Hackers Milk IE Zero Day Before Patch

Hackers hurried to exploit a critical Internet Explorer zero day vulnerability before it was to be fixed by Microsoft’s March Patch Tuesday release.

Attackers have increased their exploitation of an Internet Explorer zero day vulnerability (CVE-2014-0322) set to be fixed by Microsoft in its regularly scheduled patch Tuesday release later this afternoon.

According to a Websense report, the exploit source code deployed in at least two incidents – one targeting a French aerospace manufacturer and another targeting the website of Veterans of Foreign Wars – appears to have been made public. This publication and the subsequent addition of the zero-day to popular crimeware kits seems to have spurred the uptick, at least in part. As Websense notes, once exploit code like this goes public, generating attacks using it is essentially as easy as “copy and paste.”

Another factor contributing to the IE zero day vulnerability’s increased exploitation is likely the sheer amount of press it received, especially after researchers announced they would demonstrate a total bypass of Microsoft’s Enhanced Mitigation Experience Toolkit (EMET) at CanSecWest in Vancouver this week. This EMET bypass is both relevant and significant because the Redmond, Wash., computer giant urged its customers to install and run EMET as a temporary mitigation against this very same zero-day.

In addition to the two websites listed above, Websense reports that three others have been targeted using the same bug: hatobus[dot]co[dot]jp, a Japanese travel site hosted in Tokyo; english[dot]com[dot]tw, the site of a Taiwanese English school hosted in San Antonio, Texas; and chemistry[dot]hku[dot]hk, a Hong Kong University Chemistry Department website hosted in Hong Kong.

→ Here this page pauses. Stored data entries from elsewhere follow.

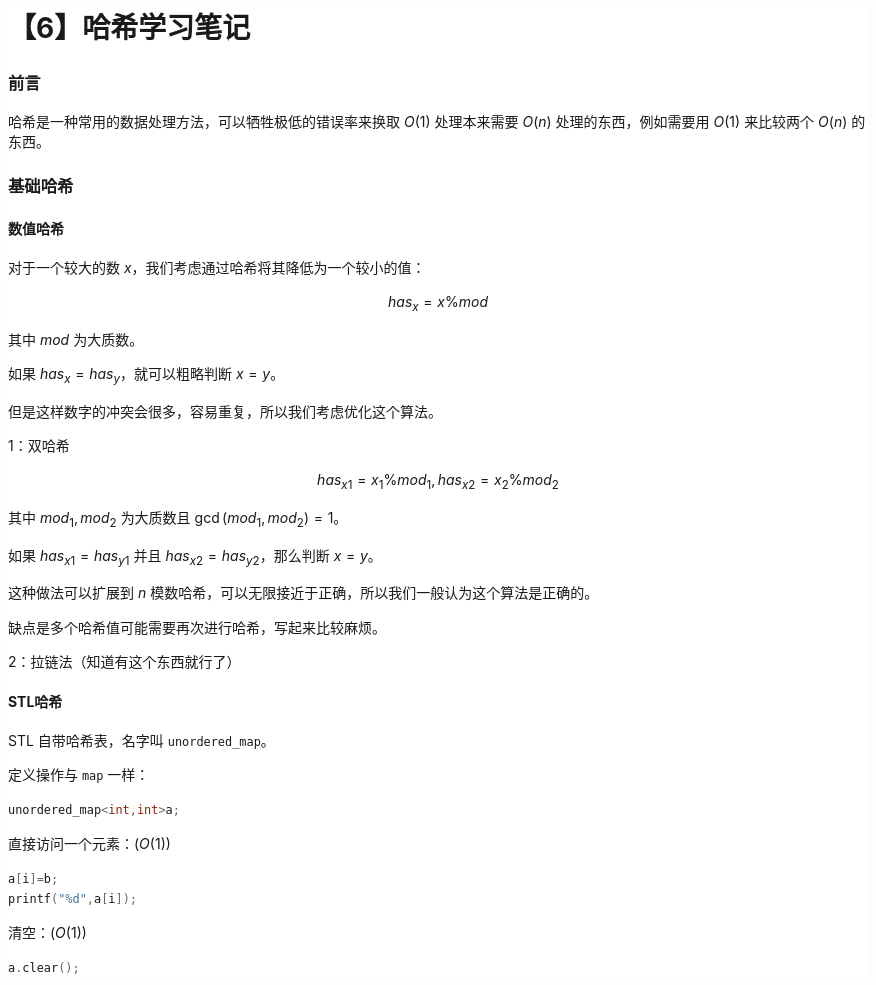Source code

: # 【6】哈希学习笔记

### 前言

哈希是一种常用的数据处理方法，可以牺牲极低的错误率来换取 $O(1)$ 处理本来需要 $O(n)$ 处理的东西，例如需要用 $O(1)$ 来比较两个 $O(n)$ 的东西。

### 基础哈希

#### 数值哈希

对于一个较大的数 $x$，我们考虑通过哈希将其降低为一个较小的值：

$$
has_x=x\%mod 
$$

其中 $mod$ 为大质数。

如果 $has_x=has_y$，就可以粗略判断 $x=y$。

但是这样数字的冲突会很多，容易重复，所以我们考虑优化这个算法。

$1$：双哈希

$$
has_{x1}=x_1\%mod_1,has_{x2}=x_2\%mod_2 
$$

其中 $mod_1,mod_2$ 为大质数且 $\gcd(mod_1,mod_2)=1$。

如果 $has_{x1}=has_{y1}$ 并且 $has_{x2}=has_{y2}$，那么判断 $x=y$。

这种做法可以扩展到 $n$ 模数哈希，可以无限接近于正确，所以我们一般认为这个算法是正确的。

缺点是多个哈希值可能需要再次进行哈希，写起来比较麻烦。

$2$：拉链法（知道有这个东西就行了）

#### STL哈希

STL 自带哈希表，名字叫 `unordered_map`。

定义操作与 `map` 一样：

```cpp
unordered_map<int,int>a;
```

直接访问一个元素：($O(1)$)

```cpp
a[i]=b;
printf("%d",a[i]);
```

清空：($O(1)$)

```cpp
a.clear();
```
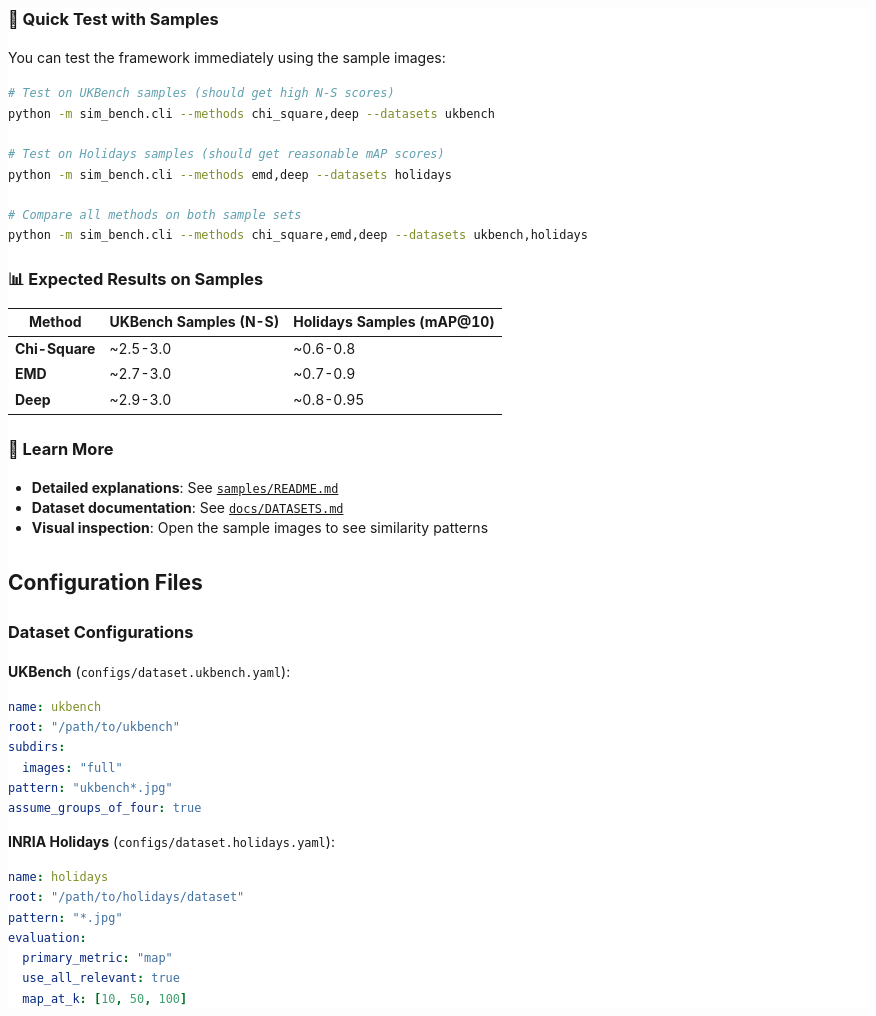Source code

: ### 🚀 Quick Test with Samples

You can test the framework immediately using the sample images:

```bash
# Test on UKBench samples (should get high N-S scores)
python -m sim_bench.cli --methods chi_square,deep --datasets ukbench

# Test on Holidays samples (should get reasonable mAP scores)  
python -m sim_bench.cli --methods emd,deep --datasets holidays

# Compare all methods on both sample sets
python -m sim_bench.cli --methods chi_square,emd,deep --datasets ukbench,holidays
```

### 📊 Expected Results on Samples

| Method | UKBench Samples (N-S) | Holidays Samples (mAP@10) |
|--------|----------------------|---------------------------|
| **Chi-Square** | ~2.5-3.0 | ~0.6-0.8 |
| **EMD** | ~2.7-3.0 | ~0.7-0.9 |
| **Deep** | ~2.9-3.0 | ~0.8-0.95 |

### 📖 Learn More

- **Detailed explanations**: See [`samples/README.md`](samples/README.md)
- **Dataset documentation**: See [`docs/DATASETS.md`](docs/DATASETS.md)
- **Visual inspection**: Open the sample images to see similarity patterns

## Configuration Files

### Dataset Configurations

**UKBench** (`configs/dataset.ukbench.yaml`):
```yaml
name: ukbench
root: "/path/to/ukbench"
subdirs:
  images: "full"
pattern: "ukbench*.jpg"
assume_groups_of_four: true
```

**INRIA Holidays** (`configs/dataset.holidays.yaml`):
```yaml
name: holidays
root: "/path/to/holidays/dataset"
pattern: "*.jpg"
evaluation:
  primary_metric: "map"
  use_all_relevant: true
  map_at_k: [10, 50, 100]
```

It all began with a typo-squatted variety of giffo[dot]asso[dot]fr, the website of the French aerospace company. The attackers set up giffo[dot]assso[dot]net and hosted a malicious iframe there that led to another part of the same domain where the exploit was actually located.

Once this attack began garnering media attention, other criminals began copying it, deploying the same code on different lure sites with different payloads.

In the case of Hatobus, the popular Japanese travel site, attackers buried the redirecting iframe in some javascript files on the site. The exploit too was hosted on the site, which makes it all the more inconspicuous since shady redirects are a generally a dead giveaway for protective software. The exploit code in this case, according to Websense, was nearly identical to that used in the first attack. The only real difference is that the attackers piggybacked a second, Java exploit, which aimed to install a banking trojan targeting members of a popular Japanese bank. Unlike earlier, targeted attacks, the Hatobus variety sought to infect as many machines as possible.

Both other attacks were essentially copycats as well. Interestingly, in the case of the Taiwanese English school, the exploit was rather flagrantly hosted on the homepage of that website. The Hong Kong University Chemistry Department attack deployed redirecting iframes similar to those in the other incidents.

“It’s evident that the repercussions of exploit code of an unpatched vulnerability that found its way to the public domain can have quite an impact; exploit code that has been crafted for a targeted attack is virtually later on copied and used to drop crimeware binaries,” wrote Websense’s Elad Sharf. “We could see that the exploit code for CVE-2014-0322 was encompassed and served in a variety of ways as it “evolved” in scale: starting from being utilized on a cybersquatted lure website used in a low-volume and selected “under the radar” targeted attacks to being served through hidden iframes and exploit code that was directly placed on compromised websites with the ultimate aim to impact as many browsing users as possible with crimeware.”